→ Ausgangstext:
Straßenbahn in Erfurt Streit über Maskenpflicht – 19-Jähriger geschlagen und rassistisch beleidigt

Ein junger Mann weist einen anderen Fahrgast auf die geltende Maskenpflicht hin – da schlägt der zu. Erst kürzlich war ein rassistischer Straßenbahn-Prügler in Erfurt zu fast fünf Jahren Haft verurteilt worden.
Straßenbahn in Erfurt (Symbolbild)

Straßenbahn in Erfurt (Symbolbild)

Foto: Martin Schutt / picture alliance/dpa/dpa-Zentralbild

Ein Streit über die Maskenpflicht in einer Erfurter Straßenbahn hat zu einem körperlichen Angriff geführt. Ein 19-Jähriger wies am frühen Samstagmorgen einen anderen Fahrgast auf die geltende Maskenpflicht hin, wie die Polizei in der thüringischen Hauptstadt mitteilte.

Der Mann schlug daraufhin den 19-Jährigen mit der Faust ins Gesicht und beleidigte ihn zudem rassistisch. Auch ein weiterer Fahrgast äußerte den Angaben zufolge rassistische Beleidigungen gegen den jungen Mann, der nach Polizeiangaben  ein »asiatisches Erscheinungsbild« hat.

→ Bereitgestelltes Material:
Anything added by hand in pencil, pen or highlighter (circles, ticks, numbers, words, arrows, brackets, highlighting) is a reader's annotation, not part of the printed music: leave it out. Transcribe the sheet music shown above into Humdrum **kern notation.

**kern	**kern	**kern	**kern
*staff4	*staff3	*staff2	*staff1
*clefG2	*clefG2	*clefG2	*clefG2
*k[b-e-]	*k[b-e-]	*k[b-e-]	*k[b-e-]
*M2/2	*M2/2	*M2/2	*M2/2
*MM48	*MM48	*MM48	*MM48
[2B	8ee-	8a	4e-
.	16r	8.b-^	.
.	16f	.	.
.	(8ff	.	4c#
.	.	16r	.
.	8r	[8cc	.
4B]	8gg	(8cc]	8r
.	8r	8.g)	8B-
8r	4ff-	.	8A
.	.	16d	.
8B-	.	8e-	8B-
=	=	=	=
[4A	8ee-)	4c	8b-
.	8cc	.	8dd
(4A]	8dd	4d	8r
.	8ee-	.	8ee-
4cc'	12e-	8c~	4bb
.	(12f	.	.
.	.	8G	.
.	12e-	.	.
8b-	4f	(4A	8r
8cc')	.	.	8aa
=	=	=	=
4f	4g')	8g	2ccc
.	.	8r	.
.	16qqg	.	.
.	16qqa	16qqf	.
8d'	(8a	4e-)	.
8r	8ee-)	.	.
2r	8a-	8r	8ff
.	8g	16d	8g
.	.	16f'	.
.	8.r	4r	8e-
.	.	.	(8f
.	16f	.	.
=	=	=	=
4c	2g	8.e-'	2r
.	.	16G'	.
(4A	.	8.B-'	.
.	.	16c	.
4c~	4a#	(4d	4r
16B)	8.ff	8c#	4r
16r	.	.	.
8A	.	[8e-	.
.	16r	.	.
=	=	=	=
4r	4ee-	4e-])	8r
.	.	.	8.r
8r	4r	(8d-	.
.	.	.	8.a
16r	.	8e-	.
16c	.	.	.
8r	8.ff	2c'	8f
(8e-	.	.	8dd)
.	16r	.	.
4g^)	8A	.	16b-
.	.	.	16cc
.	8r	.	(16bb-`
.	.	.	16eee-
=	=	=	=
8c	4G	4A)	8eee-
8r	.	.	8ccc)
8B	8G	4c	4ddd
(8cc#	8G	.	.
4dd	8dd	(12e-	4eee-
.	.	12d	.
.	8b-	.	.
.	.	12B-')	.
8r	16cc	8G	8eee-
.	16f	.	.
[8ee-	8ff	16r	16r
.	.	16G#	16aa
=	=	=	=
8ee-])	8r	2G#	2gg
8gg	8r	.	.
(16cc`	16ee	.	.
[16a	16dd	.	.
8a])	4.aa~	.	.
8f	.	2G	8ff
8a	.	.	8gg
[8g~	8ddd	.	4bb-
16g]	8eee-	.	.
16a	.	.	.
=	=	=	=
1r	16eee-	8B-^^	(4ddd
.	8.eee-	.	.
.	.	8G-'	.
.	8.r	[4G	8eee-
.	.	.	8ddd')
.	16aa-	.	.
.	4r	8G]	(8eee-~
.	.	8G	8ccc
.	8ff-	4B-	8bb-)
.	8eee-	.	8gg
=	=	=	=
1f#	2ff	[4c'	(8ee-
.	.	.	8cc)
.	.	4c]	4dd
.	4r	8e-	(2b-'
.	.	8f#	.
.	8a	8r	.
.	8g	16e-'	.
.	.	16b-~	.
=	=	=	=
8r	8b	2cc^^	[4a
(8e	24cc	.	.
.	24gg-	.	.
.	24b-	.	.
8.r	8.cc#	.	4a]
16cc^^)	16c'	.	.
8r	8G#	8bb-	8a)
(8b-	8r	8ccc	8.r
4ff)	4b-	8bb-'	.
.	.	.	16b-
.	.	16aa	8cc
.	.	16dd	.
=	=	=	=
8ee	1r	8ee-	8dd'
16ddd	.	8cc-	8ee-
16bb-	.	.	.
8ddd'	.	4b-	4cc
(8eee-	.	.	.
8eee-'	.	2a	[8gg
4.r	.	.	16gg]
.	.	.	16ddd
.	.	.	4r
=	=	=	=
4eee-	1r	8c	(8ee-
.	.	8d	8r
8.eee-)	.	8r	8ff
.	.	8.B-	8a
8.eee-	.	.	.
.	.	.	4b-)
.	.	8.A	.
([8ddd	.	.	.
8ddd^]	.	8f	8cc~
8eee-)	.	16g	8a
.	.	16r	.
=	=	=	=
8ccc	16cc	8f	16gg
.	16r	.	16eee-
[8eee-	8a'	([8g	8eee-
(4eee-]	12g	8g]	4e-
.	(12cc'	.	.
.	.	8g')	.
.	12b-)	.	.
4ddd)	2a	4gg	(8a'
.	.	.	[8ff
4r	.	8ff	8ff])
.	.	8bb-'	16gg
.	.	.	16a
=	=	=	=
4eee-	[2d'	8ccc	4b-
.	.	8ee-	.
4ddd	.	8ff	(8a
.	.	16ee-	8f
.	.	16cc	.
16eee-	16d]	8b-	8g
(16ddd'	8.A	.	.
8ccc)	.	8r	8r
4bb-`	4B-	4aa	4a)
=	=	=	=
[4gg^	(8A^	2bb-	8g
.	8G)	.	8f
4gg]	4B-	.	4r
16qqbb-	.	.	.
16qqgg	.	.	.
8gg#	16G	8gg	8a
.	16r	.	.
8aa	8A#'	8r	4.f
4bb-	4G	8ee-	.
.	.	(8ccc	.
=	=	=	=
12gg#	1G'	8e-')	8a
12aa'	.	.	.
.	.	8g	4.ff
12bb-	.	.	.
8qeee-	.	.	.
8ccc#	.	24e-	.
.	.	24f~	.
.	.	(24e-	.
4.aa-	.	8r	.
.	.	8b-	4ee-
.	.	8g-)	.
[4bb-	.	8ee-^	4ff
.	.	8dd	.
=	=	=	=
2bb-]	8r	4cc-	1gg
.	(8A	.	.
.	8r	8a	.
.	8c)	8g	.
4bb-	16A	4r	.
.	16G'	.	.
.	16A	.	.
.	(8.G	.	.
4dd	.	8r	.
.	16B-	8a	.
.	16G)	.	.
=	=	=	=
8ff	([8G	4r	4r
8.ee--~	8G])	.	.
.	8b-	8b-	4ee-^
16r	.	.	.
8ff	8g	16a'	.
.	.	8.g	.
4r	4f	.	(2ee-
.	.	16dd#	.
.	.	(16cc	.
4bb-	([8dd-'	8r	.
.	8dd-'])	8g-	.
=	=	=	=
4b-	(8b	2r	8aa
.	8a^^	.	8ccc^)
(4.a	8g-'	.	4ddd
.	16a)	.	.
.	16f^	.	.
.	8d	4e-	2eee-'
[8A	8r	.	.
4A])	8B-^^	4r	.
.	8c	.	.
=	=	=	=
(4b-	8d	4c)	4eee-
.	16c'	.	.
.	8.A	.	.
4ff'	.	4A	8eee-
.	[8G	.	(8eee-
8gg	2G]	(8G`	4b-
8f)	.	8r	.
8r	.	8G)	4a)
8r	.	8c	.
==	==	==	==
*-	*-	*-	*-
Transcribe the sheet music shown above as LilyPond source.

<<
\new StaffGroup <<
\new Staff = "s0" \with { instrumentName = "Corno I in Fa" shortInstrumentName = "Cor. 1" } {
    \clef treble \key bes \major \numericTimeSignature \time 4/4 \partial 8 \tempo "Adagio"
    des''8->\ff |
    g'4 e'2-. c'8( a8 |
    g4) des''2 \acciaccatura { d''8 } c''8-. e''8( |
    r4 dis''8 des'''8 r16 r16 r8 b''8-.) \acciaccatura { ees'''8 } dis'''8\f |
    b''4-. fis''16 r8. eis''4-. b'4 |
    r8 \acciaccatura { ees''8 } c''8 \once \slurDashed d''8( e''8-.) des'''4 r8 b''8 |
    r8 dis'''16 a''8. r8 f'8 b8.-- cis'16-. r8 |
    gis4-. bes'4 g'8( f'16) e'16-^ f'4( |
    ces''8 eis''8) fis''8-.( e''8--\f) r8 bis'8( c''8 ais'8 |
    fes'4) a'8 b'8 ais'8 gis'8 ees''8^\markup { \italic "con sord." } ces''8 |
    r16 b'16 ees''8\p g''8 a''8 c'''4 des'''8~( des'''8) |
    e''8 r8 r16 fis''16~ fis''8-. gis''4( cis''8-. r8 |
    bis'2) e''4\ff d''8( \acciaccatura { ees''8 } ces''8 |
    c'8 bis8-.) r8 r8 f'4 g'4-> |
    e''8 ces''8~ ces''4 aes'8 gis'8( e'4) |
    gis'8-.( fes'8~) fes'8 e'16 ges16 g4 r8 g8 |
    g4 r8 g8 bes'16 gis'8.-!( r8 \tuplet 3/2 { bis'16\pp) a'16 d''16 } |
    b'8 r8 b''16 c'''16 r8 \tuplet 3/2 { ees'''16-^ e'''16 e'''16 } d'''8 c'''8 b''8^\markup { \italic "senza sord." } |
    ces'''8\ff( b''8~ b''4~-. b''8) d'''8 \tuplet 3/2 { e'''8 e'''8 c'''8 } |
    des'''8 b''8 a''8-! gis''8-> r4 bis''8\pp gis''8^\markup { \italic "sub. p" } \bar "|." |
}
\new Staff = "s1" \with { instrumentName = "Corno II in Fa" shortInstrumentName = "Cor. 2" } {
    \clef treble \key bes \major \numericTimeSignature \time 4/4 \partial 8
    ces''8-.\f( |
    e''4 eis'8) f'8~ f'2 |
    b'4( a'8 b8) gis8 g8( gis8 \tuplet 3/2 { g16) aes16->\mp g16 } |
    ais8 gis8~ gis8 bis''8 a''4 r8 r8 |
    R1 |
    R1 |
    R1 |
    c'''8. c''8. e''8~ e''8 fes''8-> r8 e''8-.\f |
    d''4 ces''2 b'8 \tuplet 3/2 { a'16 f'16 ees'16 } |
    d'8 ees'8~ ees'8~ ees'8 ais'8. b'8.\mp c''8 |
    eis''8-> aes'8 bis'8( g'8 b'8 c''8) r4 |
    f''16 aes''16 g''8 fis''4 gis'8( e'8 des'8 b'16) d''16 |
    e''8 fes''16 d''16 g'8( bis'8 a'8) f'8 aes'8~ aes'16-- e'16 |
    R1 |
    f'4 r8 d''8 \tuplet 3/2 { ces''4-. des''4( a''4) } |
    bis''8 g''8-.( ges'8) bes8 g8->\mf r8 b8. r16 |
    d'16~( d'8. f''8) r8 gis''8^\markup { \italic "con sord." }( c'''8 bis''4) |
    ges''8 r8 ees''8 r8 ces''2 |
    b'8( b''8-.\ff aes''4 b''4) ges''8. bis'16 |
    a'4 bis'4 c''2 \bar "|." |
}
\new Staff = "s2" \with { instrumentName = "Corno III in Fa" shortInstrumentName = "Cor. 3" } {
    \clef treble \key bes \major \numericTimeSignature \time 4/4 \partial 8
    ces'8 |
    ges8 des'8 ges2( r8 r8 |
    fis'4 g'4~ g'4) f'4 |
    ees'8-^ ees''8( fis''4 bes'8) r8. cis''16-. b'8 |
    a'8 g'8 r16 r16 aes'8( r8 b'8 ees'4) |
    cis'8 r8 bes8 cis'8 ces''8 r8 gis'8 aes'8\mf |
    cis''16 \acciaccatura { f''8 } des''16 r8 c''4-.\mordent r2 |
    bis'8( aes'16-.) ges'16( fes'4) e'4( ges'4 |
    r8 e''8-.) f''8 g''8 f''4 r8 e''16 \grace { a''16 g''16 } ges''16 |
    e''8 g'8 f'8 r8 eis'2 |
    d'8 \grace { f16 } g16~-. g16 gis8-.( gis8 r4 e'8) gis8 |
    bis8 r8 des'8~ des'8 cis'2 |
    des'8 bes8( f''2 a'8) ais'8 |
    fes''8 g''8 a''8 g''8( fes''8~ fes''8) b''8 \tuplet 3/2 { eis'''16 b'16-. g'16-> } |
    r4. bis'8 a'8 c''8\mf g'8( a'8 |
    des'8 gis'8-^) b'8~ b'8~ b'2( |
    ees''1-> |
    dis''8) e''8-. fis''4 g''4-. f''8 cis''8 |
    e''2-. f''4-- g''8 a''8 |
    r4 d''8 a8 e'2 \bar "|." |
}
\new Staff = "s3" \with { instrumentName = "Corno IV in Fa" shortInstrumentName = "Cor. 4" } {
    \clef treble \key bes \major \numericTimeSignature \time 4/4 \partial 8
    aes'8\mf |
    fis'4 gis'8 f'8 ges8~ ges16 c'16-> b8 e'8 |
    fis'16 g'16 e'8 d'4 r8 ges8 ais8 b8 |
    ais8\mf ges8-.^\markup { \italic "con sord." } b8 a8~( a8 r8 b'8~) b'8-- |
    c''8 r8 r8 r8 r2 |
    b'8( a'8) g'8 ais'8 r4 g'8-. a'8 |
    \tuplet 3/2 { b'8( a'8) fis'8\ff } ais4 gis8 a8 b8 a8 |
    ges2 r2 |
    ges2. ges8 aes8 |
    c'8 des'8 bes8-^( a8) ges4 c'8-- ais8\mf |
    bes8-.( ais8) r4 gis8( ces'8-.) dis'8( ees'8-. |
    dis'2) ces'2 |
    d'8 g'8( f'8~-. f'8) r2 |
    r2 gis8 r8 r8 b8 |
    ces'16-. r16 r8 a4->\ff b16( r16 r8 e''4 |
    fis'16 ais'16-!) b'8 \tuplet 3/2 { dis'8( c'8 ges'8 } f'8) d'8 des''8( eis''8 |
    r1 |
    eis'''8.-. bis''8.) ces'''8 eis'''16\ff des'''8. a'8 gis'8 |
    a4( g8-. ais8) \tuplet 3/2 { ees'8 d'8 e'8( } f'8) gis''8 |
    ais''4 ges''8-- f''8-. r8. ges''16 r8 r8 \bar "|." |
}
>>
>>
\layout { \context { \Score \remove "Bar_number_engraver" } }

→ Aufgabenstellung 1:
Schreiben Sie aus dem Artikel über den Maskenstreit in der Erfurter Straßenbahn den Abschnitt von „Ein junger Mann“ bis einschließlich „Haft verurteilt worden.“ wortgetreu ab.
→ Aufgabenstellung 2:
Zu welcher Strafe wurde laut dem Artikel über den Maskenstreit in der Erfurter Straßenbahn kürzlich ein rassistischer Straßenbahn-Prügler in Erfurt verurteilt?
→ Aufgabenstellung 3:
Führen Sie den Artikel über den Maskenstreit in der Erfurter Straßenbahn im Anschluss an seinen letzten Satz fort.

→ Antwortbereich 1:
Ein junger Mann weist einen anderen Fahrgast auf die geltende Maskenpflicht hin – da schlägt der zu. Erst kürzlich war ein rassistischer Straßenbahn-Prügler in Erfurt zu fast fünf Jahren Haft verurteilt worden.

→ Antwortbereich 2:
Zu fast fünf Jahren Haft.

→ Antwortbereich 3:
Die beiden Angreifer verließen anschließend die Straßenbahn und liefen in unbekannter Richtung davon. Der Straßenbahnfahrer alarmierte nach einem Hinweis des 19-Jährigen die Polizei, die jedoch die Täter nicht finden konnte. Die Erfurter Polizei bat Zeugen des Vorfalls, sich zu melden.

Vier Jahre und neun Monate Haft nach rassistischem Angriff

Die Attacke erinnert an einen anderen Fall. Im Frühjahr hatte ein Mann einen 17-jährigen Syrer in einer Erfurter Straßenbahn wiederholt ins Gesicht geschlagen und getreten sowie ihn laut Staatsanwaltschaft »auf das Übelste« rassistisch beleidigt. Am 26. Oktober, gut sechs Monate nach dem Angriff, wurde der Beschuldigte zu einer Freiheitsstrafe von vier Jahren und neun Monaten verurteilt. Das Landgericht in der thüringischen Hauptstadt sprach den 41-Jährigen unter anderem der gefährlichen Körperverletzung und Beleidigung schuldig. Außerdem muss er an den Nebenkläger 5000 Euro zahlen.

Die Staatsanwaltschaft hatte eine höhere Haftstrafe für den Angeklagten gefordert, die Verteidigung eine deutlich geringere Strafe.